No meu caso tinha três aulas para fazer antes do momento decisivo. Comecei bem, fiz tudo o que me foi pedido, com a calma de alguém que sabia ao que vinha.
Porém, na última aula mesmo antes do exame, falhei uma regra, concretamente, passei em cima da passagem de peões quando um peão resolveu meter o pé na estrada.
Embora o meu excelso instrutor apenas me tenha advertido, de repente vieram todas as inseguranças de volta e aquele histerismo onde a minha cabeça entrou estava a dar cabo de tudo. E, claro essa aula acabou mal.
Eu estava com os braços pesados, cheio de dúvidas, com a ansiedade a vir ao de cima. Senti as minhas mãos a suar e decidi que não ia ser o primeiro a fazer o exame, já que estes são sempre feitos por dois alunos.
Fui andar. Andei de um lado para o outro, respirei fundo e disse a mim mesmo que esta era a minha luta, eu ia ganhar e se por acaso não corresse bem, isso não me definia e eu iria voltar até conseguir.
Os quarenta minutos que esperei pela minha vez, eram verificados profusamente, como se o exame me fosse fugir se eu não olhasse constantemente para o relógio e para o local onde a mota ia ser estacionada para eu subir.
Finalmente chegou. Pus o capacete. Os headphones teimavam em cair do ouvido. Tirei o capacete uma e outra vez. Ok, já está tudo pronto. Após uma duas ou três perguntas rudimentares sobre a mota, oiço o examinador (essa pessoa decisora do meu resultado) “Tá pronto? Vá, bora!”
E fui. Liguei a mota e a mim. Concentrei-me a ouvir as instruções e a olhar para a estrada. Parei no primeiro Stop, contornei a rotunda de forma correcta e desloquei-me a parque de estacionamento para fazer os chamados “oitos”.
Começámos pela inversão de marcha simples. Foi horrível. Não dei aceleração suficiente e deixei a mota ir abaixo.
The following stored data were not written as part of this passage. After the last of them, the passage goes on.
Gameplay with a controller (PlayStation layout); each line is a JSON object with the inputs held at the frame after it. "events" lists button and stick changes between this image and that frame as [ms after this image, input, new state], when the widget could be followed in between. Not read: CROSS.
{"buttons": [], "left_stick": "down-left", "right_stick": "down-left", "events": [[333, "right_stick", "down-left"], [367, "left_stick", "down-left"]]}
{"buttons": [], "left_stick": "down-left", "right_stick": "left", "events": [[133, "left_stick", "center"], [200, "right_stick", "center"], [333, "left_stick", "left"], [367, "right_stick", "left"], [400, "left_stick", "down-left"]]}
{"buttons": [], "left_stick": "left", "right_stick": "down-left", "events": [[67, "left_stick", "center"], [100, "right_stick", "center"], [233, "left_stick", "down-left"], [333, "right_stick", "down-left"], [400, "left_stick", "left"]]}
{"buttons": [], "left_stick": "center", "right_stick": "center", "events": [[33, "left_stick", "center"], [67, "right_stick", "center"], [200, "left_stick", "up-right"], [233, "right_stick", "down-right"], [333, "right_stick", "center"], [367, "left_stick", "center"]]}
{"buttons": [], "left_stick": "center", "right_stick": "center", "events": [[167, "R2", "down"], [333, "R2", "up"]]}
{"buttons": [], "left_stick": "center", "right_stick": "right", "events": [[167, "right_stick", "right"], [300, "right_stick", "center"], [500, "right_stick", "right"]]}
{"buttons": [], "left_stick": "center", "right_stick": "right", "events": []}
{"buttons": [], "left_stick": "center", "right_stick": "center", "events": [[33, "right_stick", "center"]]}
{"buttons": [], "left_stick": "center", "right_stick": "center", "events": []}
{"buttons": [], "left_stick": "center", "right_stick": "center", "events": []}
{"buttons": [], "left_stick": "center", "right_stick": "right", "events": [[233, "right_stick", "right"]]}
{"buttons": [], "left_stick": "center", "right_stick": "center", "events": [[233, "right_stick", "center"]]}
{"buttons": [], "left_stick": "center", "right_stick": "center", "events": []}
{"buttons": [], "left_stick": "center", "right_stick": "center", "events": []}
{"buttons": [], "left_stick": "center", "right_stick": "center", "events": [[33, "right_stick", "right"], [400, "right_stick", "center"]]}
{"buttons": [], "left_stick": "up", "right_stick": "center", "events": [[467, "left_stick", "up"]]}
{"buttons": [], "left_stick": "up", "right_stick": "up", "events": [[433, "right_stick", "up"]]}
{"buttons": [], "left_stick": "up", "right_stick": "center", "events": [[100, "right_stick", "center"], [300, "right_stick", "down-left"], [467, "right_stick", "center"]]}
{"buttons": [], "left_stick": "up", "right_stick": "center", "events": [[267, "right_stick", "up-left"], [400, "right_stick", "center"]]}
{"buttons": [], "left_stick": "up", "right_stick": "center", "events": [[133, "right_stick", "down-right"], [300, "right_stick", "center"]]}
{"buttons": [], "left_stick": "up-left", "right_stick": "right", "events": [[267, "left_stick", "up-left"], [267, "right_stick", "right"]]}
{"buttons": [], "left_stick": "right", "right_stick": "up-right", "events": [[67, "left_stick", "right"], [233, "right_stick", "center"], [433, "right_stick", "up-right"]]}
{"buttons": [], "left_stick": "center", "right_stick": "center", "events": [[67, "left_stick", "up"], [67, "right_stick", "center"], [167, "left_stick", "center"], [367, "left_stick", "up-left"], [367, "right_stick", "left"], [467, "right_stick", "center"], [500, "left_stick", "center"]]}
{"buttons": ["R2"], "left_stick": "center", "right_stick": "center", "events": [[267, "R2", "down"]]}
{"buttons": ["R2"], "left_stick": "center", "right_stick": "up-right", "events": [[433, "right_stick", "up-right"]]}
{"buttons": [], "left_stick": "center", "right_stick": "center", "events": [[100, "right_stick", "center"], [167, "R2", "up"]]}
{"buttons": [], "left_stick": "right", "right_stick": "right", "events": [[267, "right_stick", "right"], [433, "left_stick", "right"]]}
Pensei, “pronto já está, reprovei”. Oiço no ouvido, “Vá faça lá os oitos”.
Enquanto me condenava pela manobra falhada, lembrei-me de todas as vezes que falhei nas aulas que me trouxeram ao exame e como consegui superar-me para aqui chegar. Concentrei-me nisso e executei na perfeição.
A partir deste sucesso consegui relaxar, a ansiedade desceu lá para os confins do esquecimento momentâneo e depois de mais umas voltas e mudanças de direcção, acabou a tormenta.
Já de mota estacionada, à espera de saber o resultado, começo outra vez a duvidar e a inventar razões para ter chumbado. Talvez não tenha visto uma perca de prioridade ou passei um traço contínuo.
“Estão os dois passados”. E pronto, uma frase concisa e eficaz. Passei, tenho a carta de mota, superei a minha ansiedade, não ouvi a minha sabotagem, não fiquei na segurança incómoda e colhi os frutos disso.
Não sei quanto tempo irá durar a força dos factos perante o peso das conjecturas ansiosas, mas, para já, sinto-me bem comigo.